= EXCERPTED RECORDS =

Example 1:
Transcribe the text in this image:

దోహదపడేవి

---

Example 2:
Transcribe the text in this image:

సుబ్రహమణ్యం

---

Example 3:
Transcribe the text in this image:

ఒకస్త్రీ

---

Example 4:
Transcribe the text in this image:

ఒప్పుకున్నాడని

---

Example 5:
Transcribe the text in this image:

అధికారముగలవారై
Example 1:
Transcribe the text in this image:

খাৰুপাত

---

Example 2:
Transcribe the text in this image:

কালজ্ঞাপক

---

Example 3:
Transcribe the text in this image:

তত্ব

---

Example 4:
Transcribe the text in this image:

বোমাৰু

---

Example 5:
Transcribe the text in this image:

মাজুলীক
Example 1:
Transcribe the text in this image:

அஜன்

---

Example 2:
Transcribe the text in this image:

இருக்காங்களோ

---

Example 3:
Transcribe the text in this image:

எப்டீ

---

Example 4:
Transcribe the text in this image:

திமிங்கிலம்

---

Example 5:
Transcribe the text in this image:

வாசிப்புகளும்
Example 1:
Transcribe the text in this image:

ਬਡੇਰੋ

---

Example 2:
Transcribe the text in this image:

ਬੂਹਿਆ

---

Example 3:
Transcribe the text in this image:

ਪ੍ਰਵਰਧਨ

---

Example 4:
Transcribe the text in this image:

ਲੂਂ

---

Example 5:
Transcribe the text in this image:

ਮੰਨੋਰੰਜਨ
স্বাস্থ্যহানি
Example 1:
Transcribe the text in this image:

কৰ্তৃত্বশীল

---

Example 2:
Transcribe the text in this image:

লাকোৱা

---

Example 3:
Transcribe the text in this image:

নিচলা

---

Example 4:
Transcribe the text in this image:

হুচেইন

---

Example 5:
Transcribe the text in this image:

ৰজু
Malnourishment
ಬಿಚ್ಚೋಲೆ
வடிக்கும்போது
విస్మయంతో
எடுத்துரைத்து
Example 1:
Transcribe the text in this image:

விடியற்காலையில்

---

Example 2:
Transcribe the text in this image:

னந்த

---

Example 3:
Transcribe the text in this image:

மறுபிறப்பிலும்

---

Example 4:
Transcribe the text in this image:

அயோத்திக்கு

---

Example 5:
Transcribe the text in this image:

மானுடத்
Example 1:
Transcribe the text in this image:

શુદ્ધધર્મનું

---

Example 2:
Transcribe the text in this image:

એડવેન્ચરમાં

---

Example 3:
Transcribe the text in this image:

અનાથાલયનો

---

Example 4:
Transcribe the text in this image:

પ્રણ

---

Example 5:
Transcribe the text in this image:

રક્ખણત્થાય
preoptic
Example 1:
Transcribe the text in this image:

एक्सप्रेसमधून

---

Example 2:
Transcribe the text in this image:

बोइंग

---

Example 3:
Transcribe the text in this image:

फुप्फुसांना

= THE TASK =
Each of the records above is to be copied exactly.

= WRITTEN ANSWER =
Example 1:
Transcribe the text in this image:

దోహదపడేవి

---

Example 2:
Transcribe the text in this image:

సుబ్రహమణ్యం

---

Example 3:
Transcribe the text in this image:

ఒకస్త్రీ

---

Example 4:
Transcribe the text in this image:

ఒప్పుకున్నాడని

---

Example 5:
Transcribe the text in this image:

అధికారముగలవారై
Example 1:
Transcribe the text in this image:

খাৰুপাত

---

Example 2:
Transcribe the text in this image:

কালজ্ঞাপক

---

Example 3:
Transcribe the text in this image:

তত্ব

---

Example 4:
Transcribe the text in this image:

বোমাৰু

---

Example 5:
Transcribe the text in this image:

মাজুলীক
Example 1:
Transcribe the text in this image:

அஜன்

---

Example 2:
Transcribe the text in this image:

இருக்காங்களோ

---

Example 3:
Transcribe the text in this image:

எப்டீ

---

Example 4:
Transcribe the text in this image:

திமிங்கிலம்

---

Example 5:
Transcribe the text in this image:

வாசிப்புகளும்
Example 1:
Transcribe the text in this image:

ਬਡੇਰੋ

---

Example 2:
Transcribe the text in this image:

ਬੂਹਿਆ

---

Example 3:
Transcribe the text in this image:

ਪ੍ਰਵਰਧਨ

---

Example 4:
Transcribe the text in this image:

ਲੂਂ

---

Example 5:
Transcribe the text in this image:

ਮੰਨੋਰੰਜਨ
স্বাস্থ্যহানি
Example 1:
Transcribe the text in this image:

কৰ্তৃত্বশীল

---

Example 2:
Transcribe the text in this image:

লাকোৱা

---

Example 3:
Transcribe the text in this image:

নিচলা

---

Example 4:
Transcribe the text in this image:

হুচেইন

---

Example 5:
Transcribe the text in this image:

ৰজু
Malnourishment
ಬಿಚ್ಚೋಲೆ
வடிக்கும்போது
విస్మయంతో
எடுத்துரைத்து
Example 1:
Transcribe the text in this image:

விடியற்காலையில்

---

Example 2:
Transcribe the text in this image:

னந்த

---

Example 3:
Transcribe the text in this image:

மறுபிறப்பிலும்

---

Example 4:
Transcribe the text in this image:

அயோத்திக்கு

---

Example 5:
Transcribe the text in this image:

மானுடத்
Example 1:
Transcribe the text in this image:

શુદ્ધધર્મનું

---

Example 2:
Transcribe the text in this image:

એડવેન્ચરમાં

---

Example 3:
Transcribe the text in this image:

અનાથાલયનો

---

Example 4:
Transcribe the text in this image:

પ્રણ

---

Example 5:
Transcribe the text in this image:

રક્ખણત્થાય
preoptic
Example 1:
Transcribe the text in this image:

एक्सप्रेसमधून

---

Example 2:
Transcribe the text in this image:

बोइंग

---

Example 3:
Transcribe the text in this image:

फुप्फुसांना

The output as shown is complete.